> **INPUT DATA**:
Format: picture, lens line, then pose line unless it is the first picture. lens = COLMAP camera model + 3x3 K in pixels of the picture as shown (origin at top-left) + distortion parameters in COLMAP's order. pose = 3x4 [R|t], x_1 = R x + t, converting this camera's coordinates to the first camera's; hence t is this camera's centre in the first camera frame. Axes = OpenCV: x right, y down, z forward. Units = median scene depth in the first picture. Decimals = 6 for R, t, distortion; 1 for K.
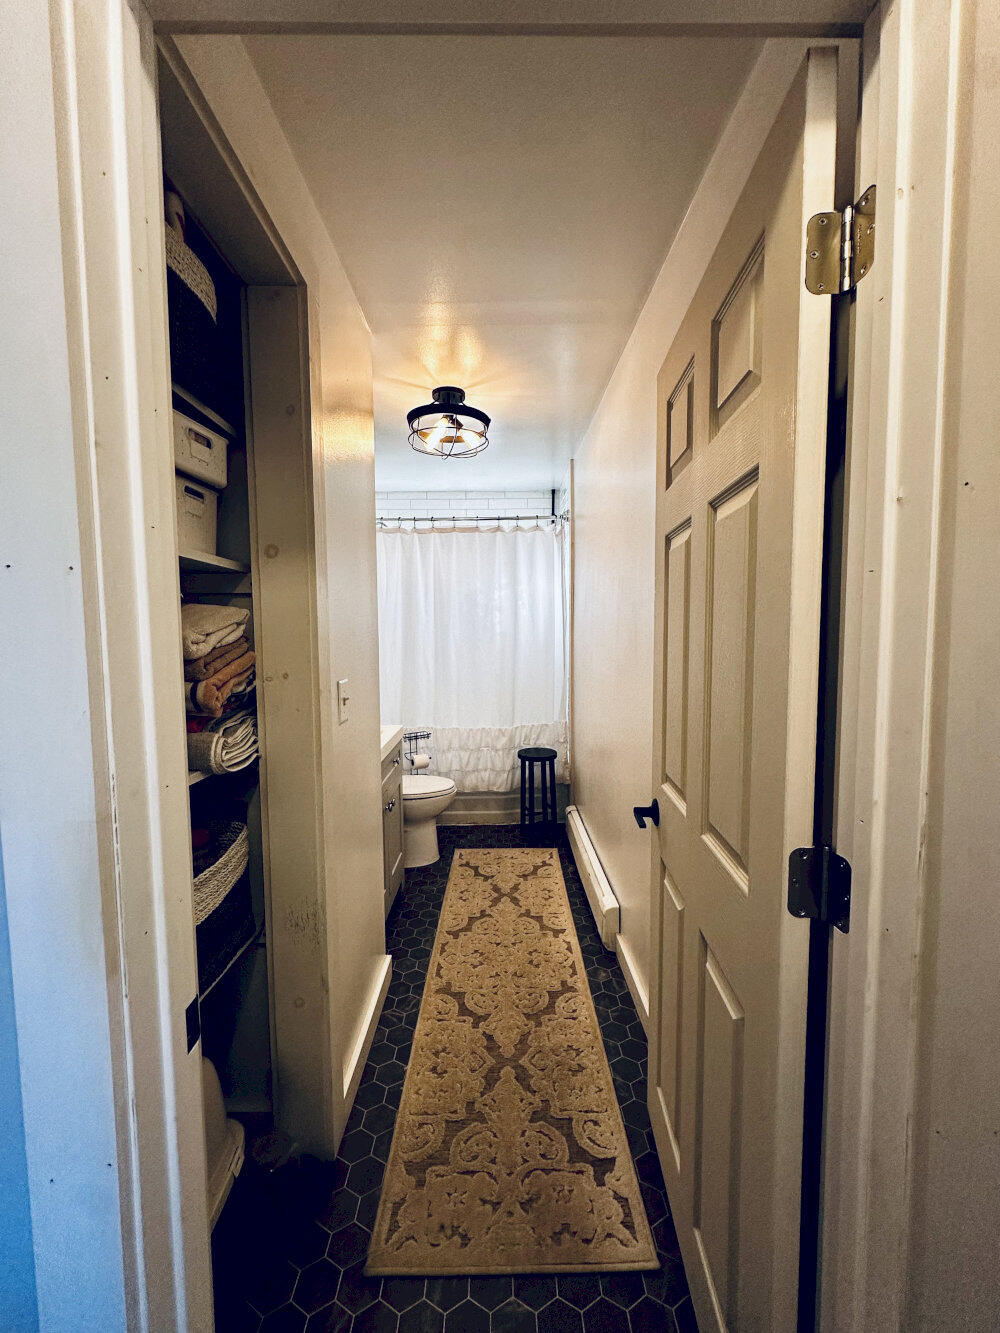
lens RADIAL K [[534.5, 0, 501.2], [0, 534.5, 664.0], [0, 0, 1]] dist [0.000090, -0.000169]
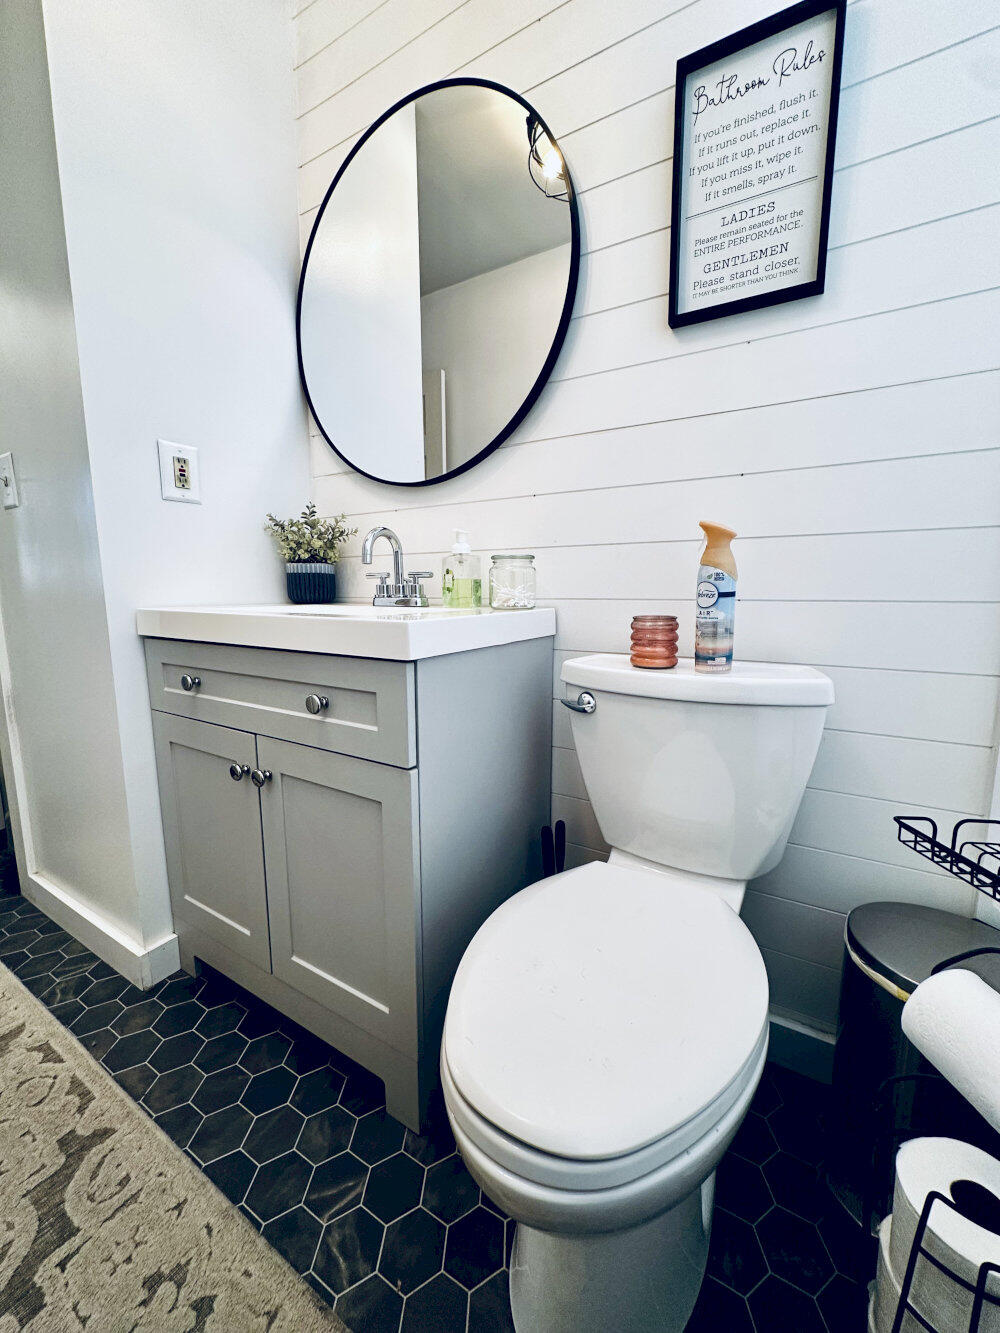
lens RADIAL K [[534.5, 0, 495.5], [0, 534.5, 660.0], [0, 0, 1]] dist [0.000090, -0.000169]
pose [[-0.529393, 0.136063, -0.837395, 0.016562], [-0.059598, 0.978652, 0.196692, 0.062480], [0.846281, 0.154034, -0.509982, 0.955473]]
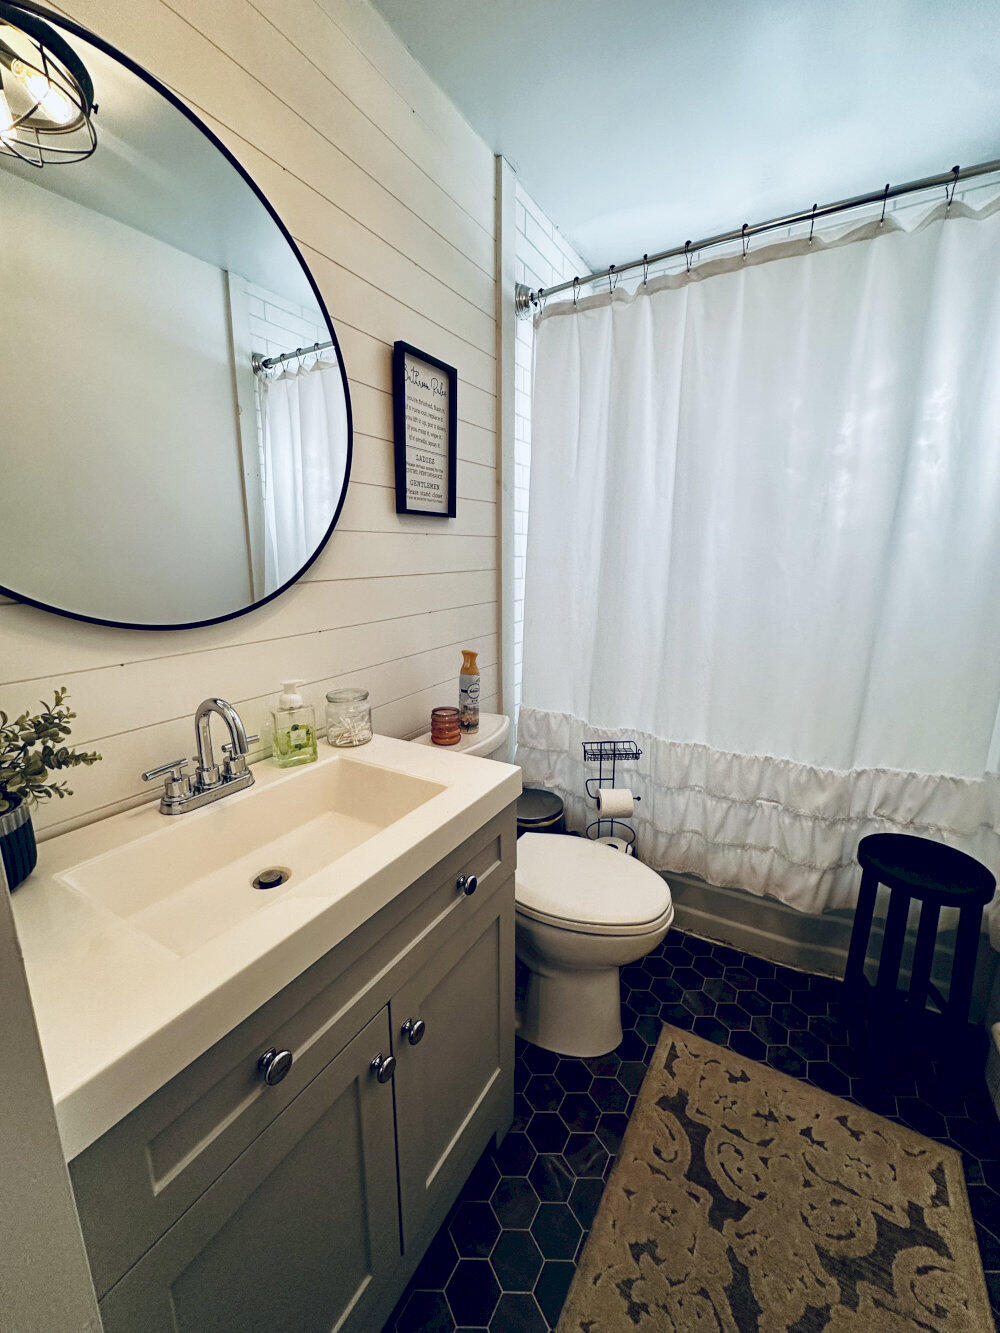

> **YOUR GOAL**:
Copy every line of the data above verbatim, but leave out the pictures themselves.

> **PROBLEM SOLUTION**:
Format: picture, lens line, then pose line unless it is the first picture. lens = COLMAP camera model + 3x3 K in pixels of the picture as shown (origin at top-left) + distortion parameters in COLMAP's order. pose = 3x4 [R|t], x_1 = R x + t, converting this camera's coordinates to the first camera's; hence t is this camera's centre in the first camera frame. Axes = OpenCV: x right, y down, z forward. Units = median scene depth in the first picture. Decimals = 6 for R, t, distortion; 1 for K.
lens RADIAL K [[534.5, 0, 501.2], [0, 534.5, 664.0], [0, 0, 1]] dist [0.000090, -0.000169]
lens RADIAL K [[534.5, 0, 495.5], [0, 534.5, 660.0], [0, 0, 1]] dist [0.000090, -0.000169]
pose [[-0.529393, 0.136063, -0.837395, 0.016562], [-0.059598, 0.978652, 0.196692, 0.062480], [0.846281, 0.154034, -0.509982, 0.955473]]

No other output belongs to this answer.